RECORDS SUPPLIED ::
--- START ---
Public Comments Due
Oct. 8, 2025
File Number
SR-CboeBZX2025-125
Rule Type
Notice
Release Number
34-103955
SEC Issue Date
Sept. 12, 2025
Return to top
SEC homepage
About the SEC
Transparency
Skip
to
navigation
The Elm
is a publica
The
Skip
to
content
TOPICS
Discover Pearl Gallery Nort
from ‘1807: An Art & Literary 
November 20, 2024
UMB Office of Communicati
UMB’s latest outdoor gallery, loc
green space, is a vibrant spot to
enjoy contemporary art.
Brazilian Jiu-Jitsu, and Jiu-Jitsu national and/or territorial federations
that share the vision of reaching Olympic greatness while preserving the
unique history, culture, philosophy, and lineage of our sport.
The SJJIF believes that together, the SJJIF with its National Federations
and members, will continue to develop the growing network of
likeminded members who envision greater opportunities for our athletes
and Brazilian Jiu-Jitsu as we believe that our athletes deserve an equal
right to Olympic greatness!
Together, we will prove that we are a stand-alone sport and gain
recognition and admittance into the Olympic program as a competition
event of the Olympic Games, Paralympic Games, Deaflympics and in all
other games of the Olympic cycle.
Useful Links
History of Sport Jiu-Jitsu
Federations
--- END ---
WORK TO COMPLETE ::
Your task is to retype all of the records exactly.

SOLVED EXERCISE ::
Public Comments Due
Oct. 8, 2025
File Number
SR-CboeBZX2025-125
Rule Type
Notice
Release Number
34-103955
SEC Issue Date
Sept. 12, 2025
Return to top
SEC homepage
About the SEC
Transparency
Skip
to
navigation
The Elm
is a publica
The
Skip
to
content
TOPICS
Discover Pearl Gallery Nort
from ‘1807: An Art & Literary 
November 20, 2024
UMB Office of Communicati
UMB’s latest outdoor gallery, loc
green space, is a vibrant spot to
enjoy contemporary art.
Brazilian Jiu-Jitsu, and Jiu-Jitsu national and/or territorial federations
that share the vision of reaching Olympic greatness while preserving the
unique history, culture, philosophy, and lineage of our sport.
The SJJIF believes that together, the SJJIF with its National Federations
and members, will continue to develop the growing network of
likeminded members who envision greater opportunities for our athletes
and Brazilian Jiu-Jitsu as we believe that our athletes deserve an equal
right to Olympic greatness!
Together, we will prove that we are a stand-alone sport and gain
recognition and admittance into the Olympic program as a competition
event of the Olympic Games, Paralympic Games, Deaflympics and in all
other games of the Olympic cycle.
Useful Links
History of Sport Jiu-Jitsu
Federations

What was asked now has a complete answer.